### [What to do]
Pull out every line of the items below that contains the string "Audiobooks", and copy each one in full.

### [Stored data entries]
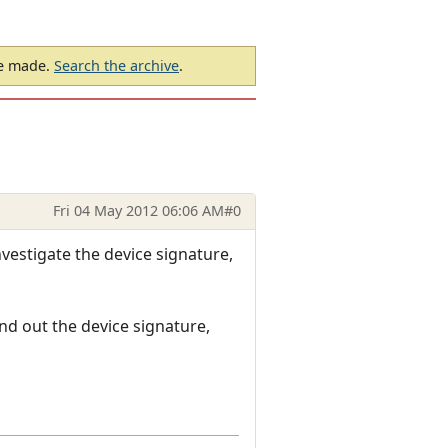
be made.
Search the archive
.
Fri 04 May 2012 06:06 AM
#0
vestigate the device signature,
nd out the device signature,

==

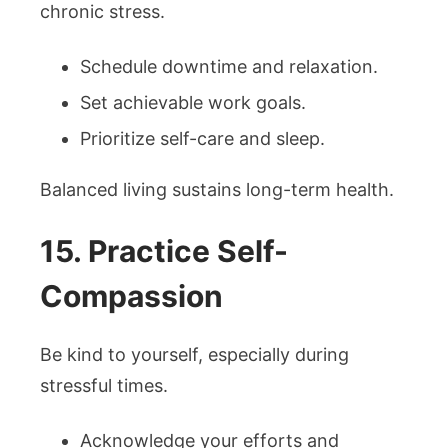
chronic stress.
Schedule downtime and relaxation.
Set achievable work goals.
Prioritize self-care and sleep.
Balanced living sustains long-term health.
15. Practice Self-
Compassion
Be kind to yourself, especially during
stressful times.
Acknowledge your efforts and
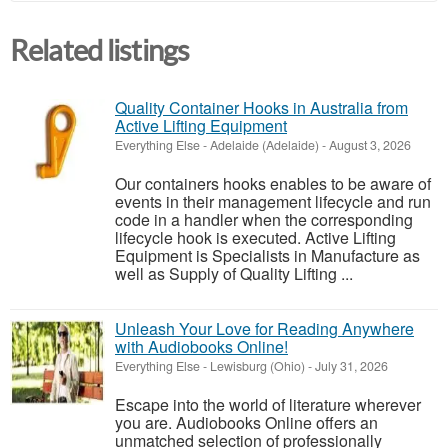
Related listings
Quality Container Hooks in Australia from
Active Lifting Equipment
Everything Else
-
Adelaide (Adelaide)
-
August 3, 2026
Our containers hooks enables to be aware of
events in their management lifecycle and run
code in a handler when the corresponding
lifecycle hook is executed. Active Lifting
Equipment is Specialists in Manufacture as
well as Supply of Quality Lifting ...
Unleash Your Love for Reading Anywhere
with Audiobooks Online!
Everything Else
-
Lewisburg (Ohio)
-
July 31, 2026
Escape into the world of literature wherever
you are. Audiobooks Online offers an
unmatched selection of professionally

==

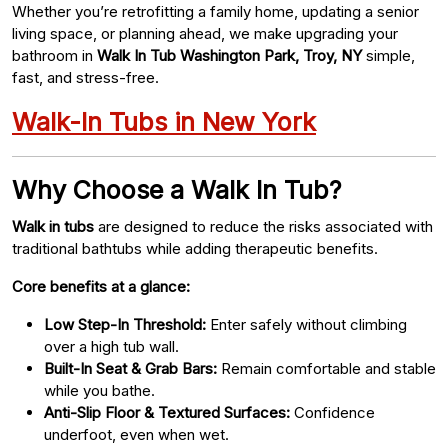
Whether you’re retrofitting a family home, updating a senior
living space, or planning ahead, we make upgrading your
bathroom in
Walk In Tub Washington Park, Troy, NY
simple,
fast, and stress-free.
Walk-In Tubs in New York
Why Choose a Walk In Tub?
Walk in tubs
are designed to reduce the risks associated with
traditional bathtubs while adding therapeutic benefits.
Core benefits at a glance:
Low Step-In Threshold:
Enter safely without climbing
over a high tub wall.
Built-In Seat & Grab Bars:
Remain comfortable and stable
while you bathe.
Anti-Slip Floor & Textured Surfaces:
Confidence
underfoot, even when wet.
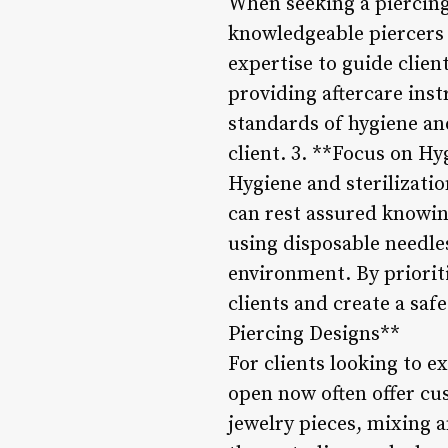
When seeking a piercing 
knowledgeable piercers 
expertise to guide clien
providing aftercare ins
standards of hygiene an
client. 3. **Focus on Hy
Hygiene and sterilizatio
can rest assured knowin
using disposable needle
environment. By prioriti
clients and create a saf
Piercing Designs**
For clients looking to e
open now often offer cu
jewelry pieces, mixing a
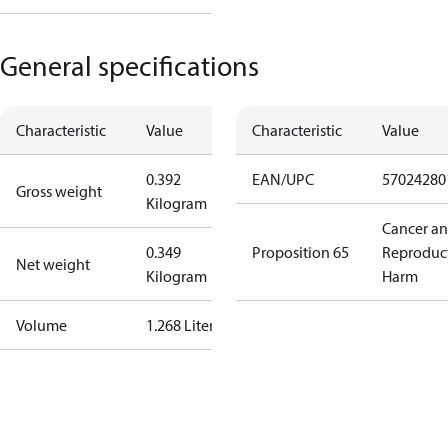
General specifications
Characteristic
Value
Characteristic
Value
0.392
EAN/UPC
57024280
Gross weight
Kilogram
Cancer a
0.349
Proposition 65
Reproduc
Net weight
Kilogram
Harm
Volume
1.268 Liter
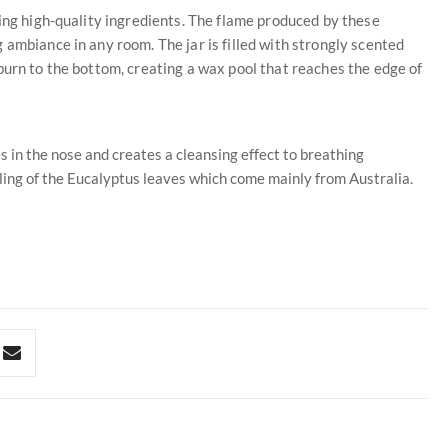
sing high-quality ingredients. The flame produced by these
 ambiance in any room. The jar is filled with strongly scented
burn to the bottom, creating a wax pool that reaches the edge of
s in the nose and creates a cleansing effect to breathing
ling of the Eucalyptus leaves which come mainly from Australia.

### [Finished exercise]
with Audiobooks Online!
you are. Audiobooks Online offers an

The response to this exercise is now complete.